-- AIM OF THE EXERCISE --
Your answer must consist of the records below, reproduced exactly, with every picture removed.

-- EXTRACTED MATERIAL --

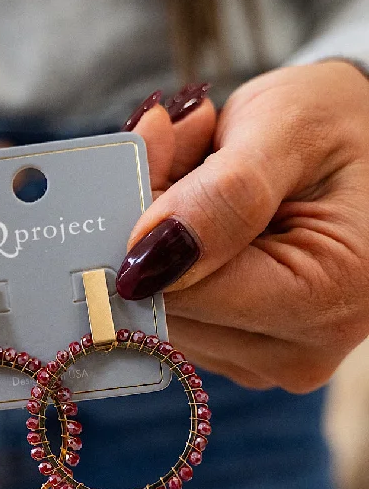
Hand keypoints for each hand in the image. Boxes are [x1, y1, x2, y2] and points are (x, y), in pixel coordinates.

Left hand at [117, 61, 368, 391]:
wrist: (363, 145)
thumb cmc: (343, 130)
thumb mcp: (290, 131)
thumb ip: (221, 197)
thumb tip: (142, 266)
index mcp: (326, 301)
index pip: (182, 292)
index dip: (141, 223)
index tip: (154, 144)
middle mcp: (294, 351)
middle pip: (163, 306)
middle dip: (146, 220)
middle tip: (179, 141)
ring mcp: (261, 358)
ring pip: (155, 307)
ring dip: (152, 230)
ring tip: (202, 166)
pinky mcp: (235, 349)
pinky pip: (167, 307)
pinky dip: (161, 251)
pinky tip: (199, 206)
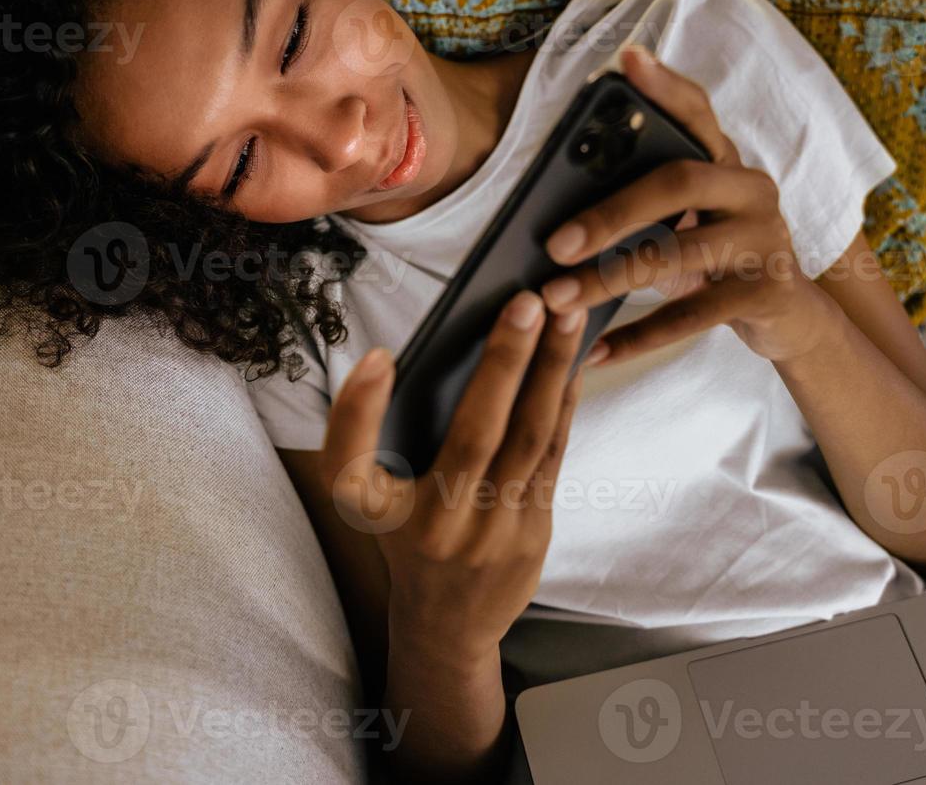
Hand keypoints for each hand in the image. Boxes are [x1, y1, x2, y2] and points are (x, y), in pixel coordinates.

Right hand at [322, 291, 587, 661]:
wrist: (448, 623)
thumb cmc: (403, 538)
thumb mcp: (366, 497)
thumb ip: (366, 432)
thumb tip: (393, 360)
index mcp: (379, 513)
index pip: (353, 461)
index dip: (360, 408)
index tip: (380, 355)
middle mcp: (436, 525)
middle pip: (474, 434)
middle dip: (504, 363)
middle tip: (527, 303)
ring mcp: (491, 531)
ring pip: (529, 439)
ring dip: (551, 373)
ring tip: (565, 318)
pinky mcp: (533, 530)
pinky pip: (553, 454)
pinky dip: (563, 404)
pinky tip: (572, 363)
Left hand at [538, 44, 838, 364]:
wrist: (789, 318)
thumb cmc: (715, 260)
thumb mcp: (687, 223)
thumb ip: (645, 202)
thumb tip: (556, 217)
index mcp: (726, 161)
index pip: (696, 112)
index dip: (664, 86)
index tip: (627, 61)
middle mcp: (751, 189)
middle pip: (676, 184)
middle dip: (608, 215)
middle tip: (553, 245)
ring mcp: (766, 239)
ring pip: (677, 255)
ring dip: (607, 281)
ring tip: (557, 299)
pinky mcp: (768, 292)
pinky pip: (691, 316)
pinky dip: (637, 337)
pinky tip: (593, 352)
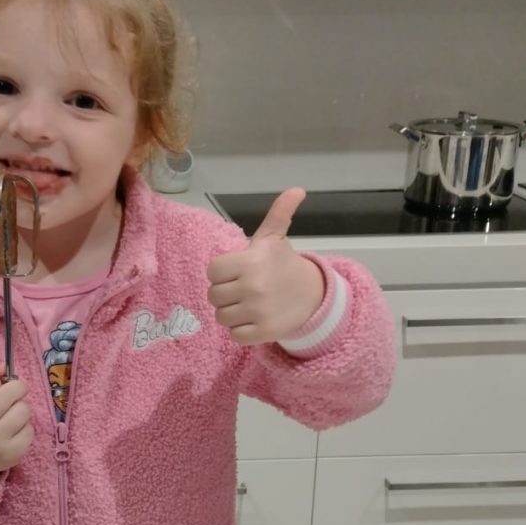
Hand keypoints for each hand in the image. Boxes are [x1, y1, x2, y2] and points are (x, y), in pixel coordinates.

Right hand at [0, 365, 33, 485]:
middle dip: (17, 388)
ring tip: (11, 416)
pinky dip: (25, 428)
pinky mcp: (14, 454)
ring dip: (21, 409)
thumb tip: (7, 365)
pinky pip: (30, 429)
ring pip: (24, 409)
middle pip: (11, 391)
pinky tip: (14, 433)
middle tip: (14, 394)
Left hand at [207, 188, 324, 344]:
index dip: (221, 274)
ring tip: (248, 305)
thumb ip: (278, 213)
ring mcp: (258, 311)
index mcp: (249, 261)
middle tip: (242, 290)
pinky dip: (241, 330)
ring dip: (232, 313)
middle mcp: (252, 286)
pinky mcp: (263, 332)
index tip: (236, 273)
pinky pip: (235, 335)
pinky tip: (253, 319)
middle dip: (225, 294)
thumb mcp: (276, 238)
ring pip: (221, 317)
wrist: (313, 294)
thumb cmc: (284, 264)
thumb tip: (297, 189)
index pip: (212, 272)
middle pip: (214, 296)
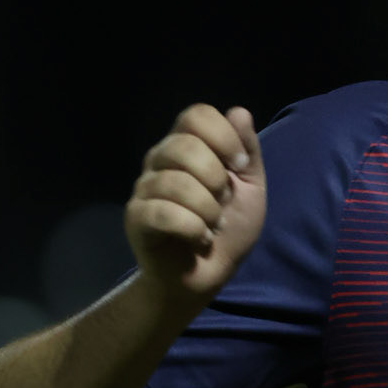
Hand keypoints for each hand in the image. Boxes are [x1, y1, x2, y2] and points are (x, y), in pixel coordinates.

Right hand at [126, 103, 266, 305]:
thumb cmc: (227, 229)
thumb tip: (239, 112)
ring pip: (176, 183)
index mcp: (186, 145)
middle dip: (216, 178)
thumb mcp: (251, 188)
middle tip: (224, 203)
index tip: (239, 164)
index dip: (224, 136)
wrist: (206, 276)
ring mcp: (144, 188)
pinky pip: (164, 213)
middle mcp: (159, 159)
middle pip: (184, 145)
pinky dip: (192, 229)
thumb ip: (247, 151)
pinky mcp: (136, 218)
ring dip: (208, 210)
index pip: (196, 114)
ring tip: (213, 226)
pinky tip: (199, 239)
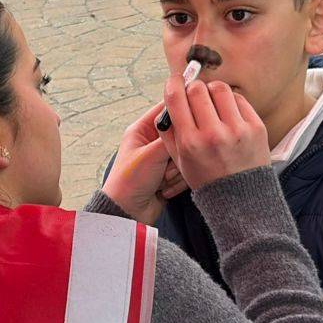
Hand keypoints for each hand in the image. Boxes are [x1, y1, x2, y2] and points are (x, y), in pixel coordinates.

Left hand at [103, 103, 183, 222]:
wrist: (128, 213)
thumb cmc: (130, 181)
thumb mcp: (151, 154)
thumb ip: (172, 135)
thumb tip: (188, 117)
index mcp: (142, 129)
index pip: (166, 109)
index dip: (181, 112)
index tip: (194, 117)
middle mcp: (152, 142)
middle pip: (181, 135)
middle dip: (176, 155)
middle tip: (166, 165)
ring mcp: (162, 159)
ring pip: (185, 155)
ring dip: (176, 171)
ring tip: (161, 180)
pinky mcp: (170, 174)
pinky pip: (186, 172)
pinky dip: (177, 182)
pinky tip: (163, 190)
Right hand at [161, 72, 270, 192]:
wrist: (241, 197)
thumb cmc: (208, 178)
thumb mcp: (180, 160)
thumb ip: (170, 132)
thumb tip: (168, 102)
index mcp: (190, 142)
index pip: (176, 98)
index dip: (173, 83)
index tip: (175, 80)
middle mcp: (213, 134)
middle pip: (197, 89)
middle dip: (193, 88)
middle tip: (195, 94)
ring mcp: (237, 130)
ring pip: (220, 88)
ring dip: (213, 91)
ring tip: (213, 101)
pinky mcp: (255, 127)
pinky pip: (239, 99)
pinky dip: (231, 101)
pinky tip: (228, 111)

-- EXERCISE RESPONSE --
Hand keypoints for each hand in the image. Boxes are [x1, y1, x2, y2] and points are (x, y), in pixel coordinates.

Left hand at [117, 61, 368, 391]:
wrist: (363, 145)
thumb cmc: (343, 130)
thumb mcp: (290, 131)
thumb ip: (221, 197)
thumb tip: (142, 266)
index mcp: (326, 301)
index pip: (182, 292)
index dip: (141, 223)
index tip: (154, 144)
middle mcp: (294, 351)
middle pip: (163, 306)
middle dip: (146, 220)
middle tip: (179, 141)
ring mcp: (261, 358)
ring pip: (155, 307)
ring dip: (152, 230)
ring tip: (202, 166)
pinky mcp: (235, 349)
pinky pip: (167, 307)
pinky dip: (161, 251)
pinky tip: (199, 206)
Hand keypoints for each hand in the image. Boxes are [x1, y1, x2, y2] and points are (x, y), in pixel coordinates.

Right hand at [322, 291, 587, 661]:
wrist: (448, 623)
thumb cmc: (403, 538)
thumb mcp: (366, 497)
thumb ip: (366, 432)
thumb tip: (393, 360)
index mcp: (379, 513)
index pip: (353, 461)
index dip: (360, 408)
index tip: (380, 355)
middle mcp: (436, 525)
middle pip: (474, 434)
middle dip: (504, 363)
middle tip: (527, 303)
ring mcp: (491, 531)
ring pip: (529, 439)
ring dip: (551, 373)
ring tip: (565, 318)
pinky mcp: (533, 530)
pinky pip: (553, 454)
pinky dip: (563, 404)
pinky tip: (572, 363)
Left hand at [538, 44, 838, 364]:
wrist: (789, 318)
thumb cmc: (715, 260)
thumb mcp: (687, 223)
thumb ip: (645, 202)
thumb tip: (556, 217)
index mcp: (726, 161)
index pip: (696, 112)
index dip: (664, 86)
index tip: (627, 61)
middle mcp: (751, 189)
middle pip: (676, 184)
middle dip: (608, 215)
middle tip: (553, 245)
ring mcp: (766, 239)
ring pip: (677, 255)
ring dip: (607, 281)
ring tip: (557, 299)
pinky mcp: (768, 292)
pinky pip: (691, 316)
pinky dip: (637, 337)
pinky tip: (593, 352)
Hand keypoints for each hand in the image. Boxes are [x1, y1, x2, y2] and points are (x, y), in pixel coordinates.

Right hand at [0, 365, 33, 485]:
middle dip: (17, 388)
ring tip: (11, 416)
pinky dip: (25, 428)
pinky mcp: (14, 454)
ring dip: (21, 409)
thumb tip: (7, 365)
pinky pip: (30, 429)
ring pip: (24, 409)
middle pip: (11, 391)
pinky tip: (14, 433)
middle tip: (14, 394)
Left hand at [207, 188, 324, 344]:
index dip: (221, 274)
ring tip: (248, 305)
thumb ip: (278, 213)
ring mcp: (258, 311)
index mcp: (249, 261)
middle tip: (242, 290)
pinky dip: (241, 330)
ring dip: (232, 313)
middle mcp: (252, 286)
pinky mcp: (263, 332)
index tip: (236, 273)
pinky pip: (235, 335)
pinky tip: (253, 319)
middle dip: (225, 294)
thumb mcp: (276, 238)
ring pip: (221, 317)
wrist: (313, 294)
thumb cmc: (284, 264)
thumb tip: (297, 189)
index pip: (212, 272)
middle pip: (214, 296)
Hand keypoints for each hand in the image. Boxes are [x1, y1, x2, y2] and points are (x, y), in pixel coordinates.

Right hand at [126, 103, 266, 305]:
thumb cmc: (227, 229)
thumb tip: (239, 112)
ring pip: (176, 183)
index mcp: (186, 145)
middle dip: (216, 178)
thumb mcp: (251, 188)
middle tip: (224, 203)
index tip: (239, 164)
index dip: (224, 136)
wrist: (206, 276)
ring mcp: (144, 188)
pinky pip: (164, 213)
middle mcp: (159, 159)
middle pip: (184, 145)
pinky dip: (192, 229)
thumb ip: (247, 151)
pinky mcp: (136, 218)
ring dip: (208, 210)
index pip: (196, 114)
ring tip: (213, 226)
pinky tip: (199, 239)
Hand keypoints for each hand in the image. Boxes are [x1, y1, x2, y2] and points are (x, y), in pixel coordinates.

Left hand at [103, 103, 183, 222]:
wrist: (128, 213)
thumb cmc: (130, 181)
thumb mcp: (151, 154)
thumb ip: (172, 135)
thumb tip: (188, 117)
index mcp: (142, 129)
index pip: (166, 109)
index dip: (181, 112)
index tip: (194, 117)
middle mcp: (152, 142)
middle pip: (181, 135)
middle dip: (176, 155)
middle tip: (166, 165)
ring mcp: (162, 159)
ring pip: (185, 155)
ring dip: (176, 171)
ring tip: (161, 180)
pinky mcp: (170, 174)
pinky pip: (186, 172)
pinky dip: (177, 182)
pinky tip: (163, 190)
Right hand at [161, 72, 270, 192]:
wrist: (241, 197)
thumb cmc: (208, 178)
thumb mcp: (180, 160)
thumb ip: (170, 132)
thumb tip: (168, 102)
index mcp: (190, 142)
index pip: (176, 98)
index dip: (173, 83)
index tip: (175, 80)
middle mcp: (213, 134)
middle pip: (197, 89)
middle dip: (193, 88)
middle tip: (195, 94)
ring mcp: (237, 130)
ring pip: (220, 88)
ring dip: (213, 91)
ring tip: (213, 101)
pinky mcp: (255, 127)
pinky pip: (239, 99)
pinky dip: (231, 101)
pinky tip: (228, 111)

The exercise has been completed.